LR: Ma sta funzionando?

OB: Sembra che ci siano dei risultati. I dati di oggi ci dicono che gli afroamericani stanno andando alle urne per il voto anticipato molto più che in passato. Questo si spiega sia con l’astio nei confronti di Trump, sia con la sensibilizzazione che c’è stata. Va anche detto che c’è stato un contraccolpo a queste prese di posizione dell’NBA: tanti conservatori hanno denunciato questa politicizzazione dello sport, che probabilmente è costata alla NBA in termini di ascolti (lo stesso Trump è su questa linea). Quindi c’è stato un dibattito su quanto queste scelte siano state un autogol o meno.

LR: Voto anticipato, voto per posta: Trump è sempre stato scettico e pronto a gridare ai brogli per queste modalità. In realtà proprio la vittoria di Trump quattro anni fa potrebbe sembrare un enigma in un Paese dove le minoranze etniche rappresentano una quota – se non maggioritaria – comunque significativa della popolazione. Ho letto un recente articolo di Pietro Bianchi in cui lui sottolineava la rilevanza del fenomeno della limitazione al voto, vigente in tanti stati, che rende in realtà molto difficile esercitare il proprio diritto di voto a queste minoranze. È una circostanza che rischia di ripetersi anche quest’anno?

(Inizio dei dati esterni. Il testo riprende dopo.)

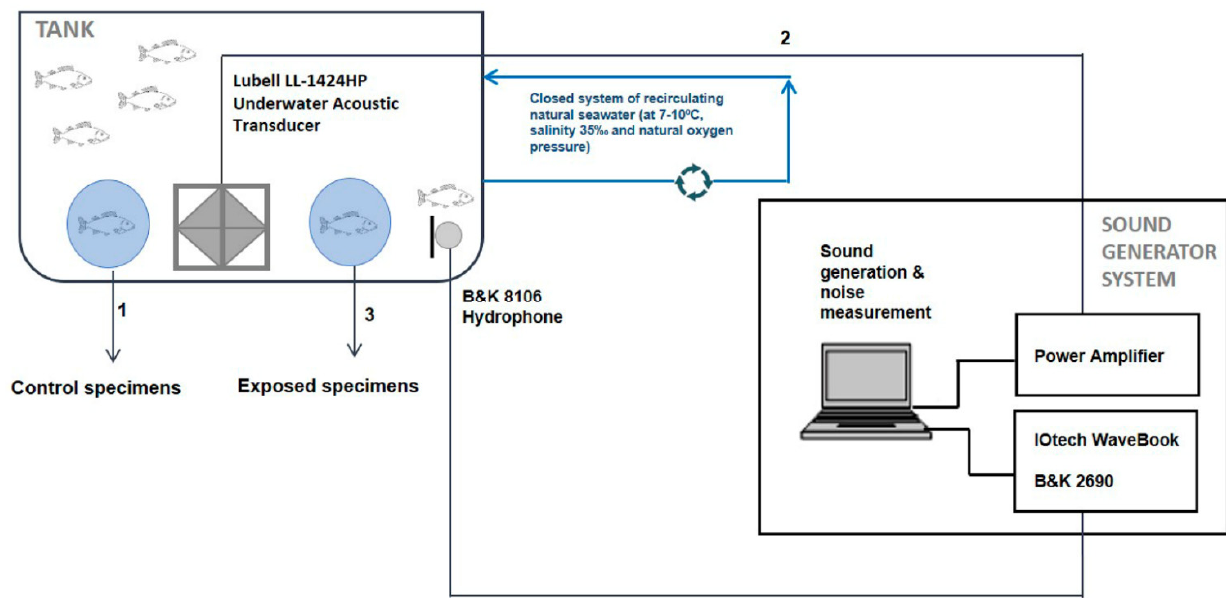
Figure 1. Sound exposure protocol, sampling collection, and analysis. (1) After 2 weeks of acclimation, 10 salmon were taken for sample analysis as controls previous to the sound exposure. (2) Forty salmon were exposed to sound (Weeks 1, 2, 3:2 cycles [350 Hz (65 V-2 h) and 500 Hz (65 V-2 h)], daily with 2 h rest in between two cycles. Week 4:3 cycles [350 Hz (65 V-2 h) and 500 Hz (65 V-2 h)], daily with 2 h rest in between two cycles). (3) Samples of exposed salmon were sequentially taken for analysis after exposure (week 1 to 4).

OB: Hai toccato un punto fondamentale di cui però si parla pochissimo. In inglese si chiama voters soppression, e in Italia facciamo quasi fatica a capirla. Da parte soprattutto repubblicana, è difficile girarci intorno, c’è da anni una deliberata strategia volta a limitare in vario modo il voto delle minoranze. Questa strategia si concretizza a livello di singoli Stati, perché sono loro a regolare le procedure di voto. Ad esempio autorizzando alcuni documenti d’identità e vietandone altri. In molti posti si poteva votare esibendo come documento le bollette della luce. Ora molti Stati l’hanno vietato, accettando invece la patente. Sembra una regola di buon senso, ma in America molti non guidano perché sono troppo poveri. E ora non possono votare. Quindi questa limitazione screma i votanti. Oppure alcuni Stati hanno messo un’unica cassetta in tutta la contea dove è possibile depositare il proprio voto. Questa limitazione è ovvio che colpisce maggiormente chi fa più fatica a spostarsi – quindi i poveri. In Florida fino a poco tempo fa chi aveva subito una condanna penale non poteva più votare, anche una volta che aveva finito di scontare. Dopodiché è stato passato un referendum che ripristinava il diritto di voto, ma i repubblicani hanno imposto una legge che consentiva agli ex-detenuti di votare solo a patto che avessero pagato tutte le multe arretrate. È chiaro che molti di essi non erano in condizione di farlo, e quindi continuavano a non poter votare. In una situazione in bilico, queste centinaia di migliaia di voti (se non di più), potrebbero risultare determinanti.

LR: Lei è stato per anni corrispondente RAI a New York. Io ci sono stato nel 2018, innamorandomi – come credo sia scontato – della città. Se ci tornassi oggi, quanto sarebbe diversa Manhattan da come la ricordo io?

OB: È abbastanza diversa. La pandemia ha colpito duro. Tantissimi uffici sono vuoti, perché molti lavorano in smart working. Questo ha creato un’atmosfera quasi surreale, soprattutto verso sera. I ristoranti hanno meno clienti, nel periodo di lockdown erano sospesi gli spettacoli a Broadway, mancano completamente i turisti, quindi NY è molto moscia – per usare un termine banale – quasi spettrale, soprattutto nel downtown. C’è poi tutta una querelle in atto tra chi profetizza la morte di New York e chi – come Jerry Seinfeld – sostiene che la città risorgerà. Sicuramente se tu tornassi adesso percepiresti una situazione diversa e molto pesante, soprattutto la sera. È però anche vero (io ero lì fino a qualche settimana fa) che la città è sempre affascinante, che la gente va ancora a Central Park e Bryant Park, il traffico c’è, insomma l’energia la senti sempre. La difficoltà c’è e si sente, non si sa se questi segni saranno permanenti, ma New York resta una città con una vitalità incomparabile.